Posts Tagged ‘sexual abuse’

Appellate Division Sides with Insurer in Denying Coverage in Sex Abuse Case

April 24th, 2008 by Blake Palmer

The New Jersey Appellate Division recently affirmed a grant of summary judgment to High Point Insurance Company in High Point Insurance Company v. J.M., et al., ___ N.J.Super. ___, (App.Div. 2008), Docket No. A-0829-06T50829-06T5 (March 12, 2008) declaring that it was not obligated to defend or indemnify a pair of insureds under a homeowner’s policy in a personal injury lawsuit stemming out of sexual abuse.

As a result of events that occurred between August 1999 and April 2000 involving two minors, Sheryl Van Dyke (“Sheryl”) pled guilty to one count of second degree sexual assault and one count of endangering the welfare of minors. In a subsequent personal injury action brought by guardians of the involved minors, Sheryl faced allegations of sexual molestation and emotional injury. In addition, the complaint alleged that George Van Dyke (“George”), Sheryl’s husband, knew or should have known of Sheryl’s behavior and did nothing to prevent it. The Van Dykes were insured pursuant to a homeowner’s policy issued by High Point. High Point defended George subject to a reservation of rights, but declined to defend Sheryl. The case eventually settled.

Subsequently, a coverage action was commenced to determine whether the settlement was covered. The trial Court found Sheryl’s actions to be intentional based on an objective approach thus precluding coverage pursuant to an expected/intended exclusion within the policy.

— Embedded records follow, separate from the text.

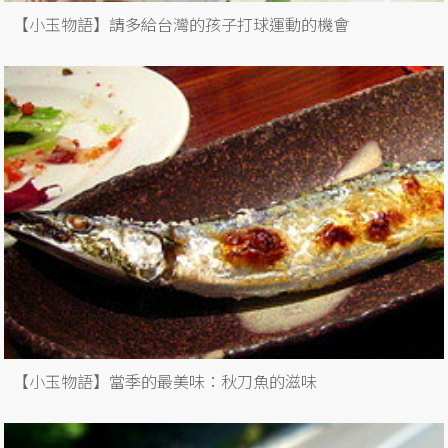
【小玉物語】請多給台灣的孩子打球運動的機會
【小玉物語】當季的最美味：秋刀魚的滋味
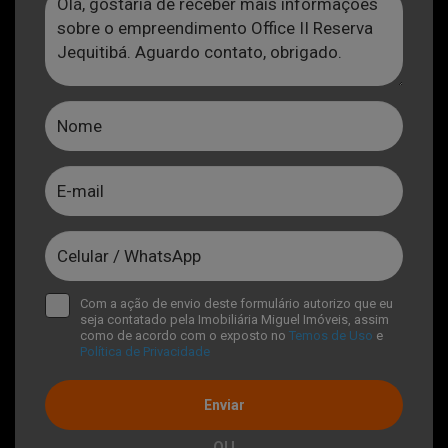
Com a ação de envio deste formulário autorizo que eu
seja contatado pela Imobiliária Miguel Imóveis, assim
como de acordo com o exposto no
Temos de Uso
e
Política de Privacidade
Enviar
OU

The trial court also denied coverage to George on public policy grounds, asserting that liability coverage should not be provided to spouses of sexual molesters, especially if he knew or should have know about his wife’s sexual proclivities.

George argued on appeal that the trial court should have applied a subjective test to determine an insured’s intent to injure. He further argued that if such a test was applied, summary judgment would have been denied because High Point could not demonstrate that he had any intent to injure. Quoting the New Jersey Supreme Court in Voorhees v. Preferred Mutual Ins. Co., 128 N.J. 165, 184 (1992), the Court stated “[w]hen the actions are particularly reprehensible, the intent to injure can be presumed from the act without an inquiry into the actor’s subjective intent to injure.” Furthermore, the Court reasserted its public policy stance stated in J.C. v. N.B., 335 N.J.Super. 503, 509-10 (App.Div. 2000) that allowing coverage for a spouse in a sexual molestation case would provide that spouse “with an undue incentive to value the stability and privacy of the marriage over the well-being of the child-victim.” Therefore, the Court found that public policy warranted application of an objective approach and as such George’s behavior cannot be labeled an ‘accident’ consistent with the policy’s definition of ‘occurrence’. The award of summary judgment relative to George was thus affirmed.

Also on appeal, Sheryl argued that High Point had a duty to defend and indemnify her based on her lack of subjective intent to cause any harm. Sheryl cited her assertion of a duress defense as support for her argument. The Court found this reasoning unpersuasive, stating that the elements of the crimes for which Sheryl pled guilty to reflect culpability for injury to the minors involved. As a result, the Court found that it did not matter which test (subjective or objective) the Court used to evaluate coverage and affirmed the award of summary judgment relative to Sheryl.